> [Text under study]:
┄┄┄┄┄┄┄┄┄┄┄┄┄┄┄┄┄┄┄┄

Other areas of application for the system of FIG. 1 include the
processing of stock market data. In such an application, constantly
updated transaction data are supplied on lead 113. Through an
associated selection process, data corresponding to a transaction
in the stock of a particular corporation are delivered to a
particular processing element which is assigned on a permanent or
semipermanent basis to processing stock market data relating to
such corporation. A (typically repetitive) sequence of operations
is then performed on all or some set including less than all of the
stored data, e.g., that corresponding to the ten most active
stocks. Such computations typically include the relationship of
current prices to daily (and weekly, monthly, etc.) high and low
prices, price-to-earnings ratios and similar variables.
Still another broad area of application for a computer
configuration such as that shown in FIG. 1 is that relating to the
control of the selection and maintenance of communication links.
Thus, for example, the computer shown in FIG. 1 may be used to
supply the common control for a telephone switching system. In such
an application, the processing elements are analogous to the
"markers" or other replicated common control equipment previously
used to control the establishing of a required switching connection
through a central office or the like.
The system of FIG. 1 offers the possibility of expanding system
capability by merely adding additional processing elements to the
ensemble of processing elements 150-1 through 150-N, i.e., N may be
increased as more aircraft, stocks, telephone subscribers or the
like are to be treated or served. In so expanding the capabilities
of FIG. 1, little or no modifications need be made to the host
computer 100 and only modest changes need be made to the ensemble
control unit 110.

┄┄┄┄┄┄┄┄┄┄┄┄┄┄┄┄┄┄┄┄

> [Dataset records]:

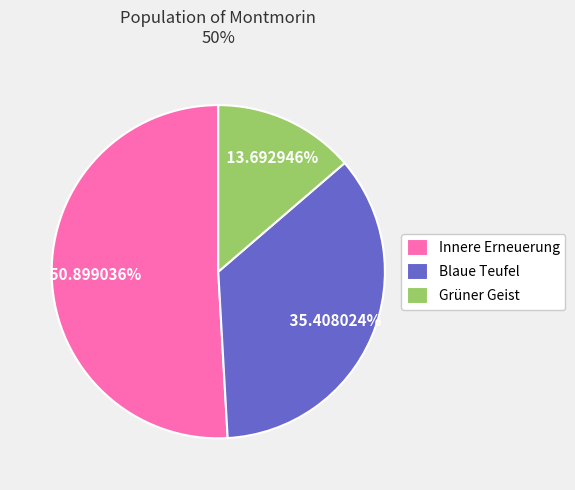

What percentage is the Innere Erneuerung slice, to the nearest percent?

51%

┄┄┄┄┄┄┄┄┄┄┄┄┄┄┄┄┄┄┄┄

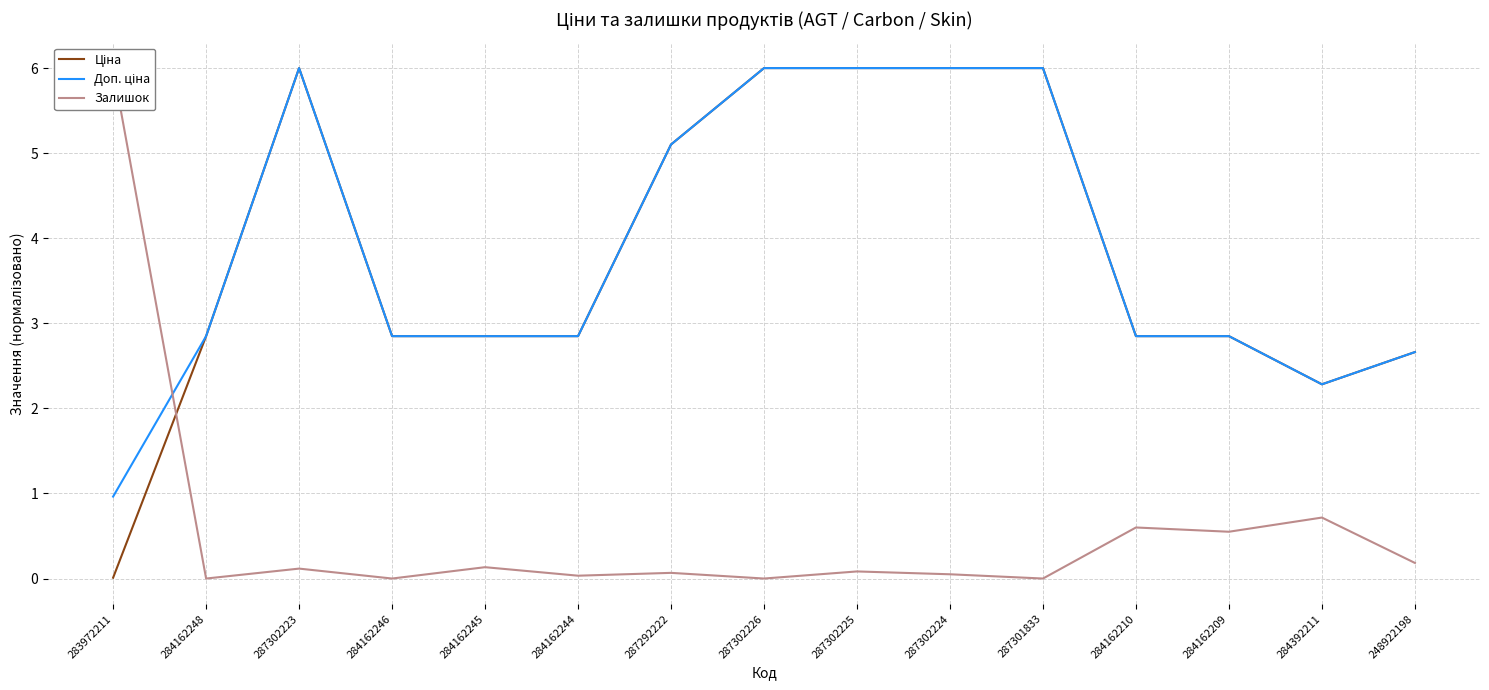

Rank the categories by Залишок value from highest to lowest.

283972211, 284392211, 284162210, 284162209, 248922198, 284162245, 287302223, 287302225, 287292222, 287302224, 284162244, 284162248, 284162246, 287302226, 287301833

┄┄┄┄┄┄┄┄┄┄┄┄┄┄┄┄┄┄┄┄

> [Problem statement]:
Update the passage on the FIG. 1 system between "Thus, for example, the" and "control unit 110.", inclusive, replacing "ensemble" with "array", and return that span.

> [Solution for this problem]:
Thus, for example, the computer shown in FIG. 1 may be used to
supply the common control for a telephone switching system. In such
an application, the processing elements are analogous to the
"markers" or other replicated common control equipment previously
used to control the establishing of a required switching connection
through a central office or the like.
The system of FIG. 1 offers the possibility of expanding system
capability by merely adding additional processing elements to the
array of processing elements 150-1 through 150-N, i.e., N may be
increased as more aircraft, stocks, telephone subscribers or the
like are to be treated or served. In so expanding the capabilities
of FIG. 1, little or no modifications need be made to the host
computer 100 and only modest changes need be made to the array
control unit 110.